# Polikarpov I16 Type 18



## MadCap Romanian (Oct 29, 2005)

Hi everyone! 

I just finished this plane last night! It's a Hasagawa Polikarpov I16 Type 18.









This plane is in 1/72nd scale and I am using it in the Rapid Fire games that we play at my hobby store, Monster Hobbies. 









Although the paint scheme is not entirely historically accurate, (I combined some era correct Russian paint schemes from other Soviet fighters) it should still hold it's own in a dogfight. 









Since there was no pilot in the airplane, I modified one from an old ESCI tank kit. 

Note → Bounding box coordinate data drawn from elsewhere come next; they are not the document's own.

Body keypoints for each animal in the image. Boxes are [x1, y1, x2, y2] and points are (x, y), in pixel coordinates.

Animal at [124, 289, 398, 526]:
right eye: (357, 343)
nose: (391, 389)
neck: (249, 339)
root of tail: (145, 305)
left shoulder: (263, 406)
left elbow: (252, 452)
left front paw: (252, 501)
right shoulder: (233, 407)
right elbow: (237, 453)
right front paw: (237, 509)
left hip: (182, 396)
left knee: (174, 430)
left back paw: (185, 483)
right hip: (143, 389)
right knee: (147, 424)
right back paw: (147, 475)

I also used my hobby saw to cut the "Down Position" landing gear appart and re-glue it in an "Up Position". I also mounted it on a clear Games Workshop base, although I think I will change this in the future because the plane doesn't fly high enough!









A night flight?









And one up the nose!

Hope you liked them!


----------



## walsing (Aug 22, 2010)

Love it! The soviets designed some really interesting looking planes.


----------



## John P (Sep 1, 1999)

Pretty little thing!


----------



## scooke123 (Apr 11, 2008)

Nice work! I always liked this plane - bet the real one was a blast to fly!
Steve


----------



## MadCap Romanian (Oct 29, 2005)

ThanX! Glad you guys liked it!


----------



## agentsmith (Mar 27, 2005)

Looks very nice!

Agentsmith


----------



## Cro-Magnon Man (Jun 11, 2001)

Nice work, attractive paintjob - from what era have you combined several Soviet fighters: Spanish Civil War, or WWII? Good to hear that Monster Hobbies is still going strong, by the way.


----------



## MadCap Romanian (Oct 29, 2005)

Thanx! This is a combination paint job using the pattern for the tail from a La fighter. All still in the WW2 era, but using cues from other Soviet squadrons.

I feel as though Monster Hobbies is getting a rebirth since I returned to it full time. 

I have 6 dedicated players for Rapid Fire and in October, there are 7 more vets from the Legion that are interested in playing too. At that time I should have 13+ dedicated players of the game. I'm feeling really confident these days!:wave:


----------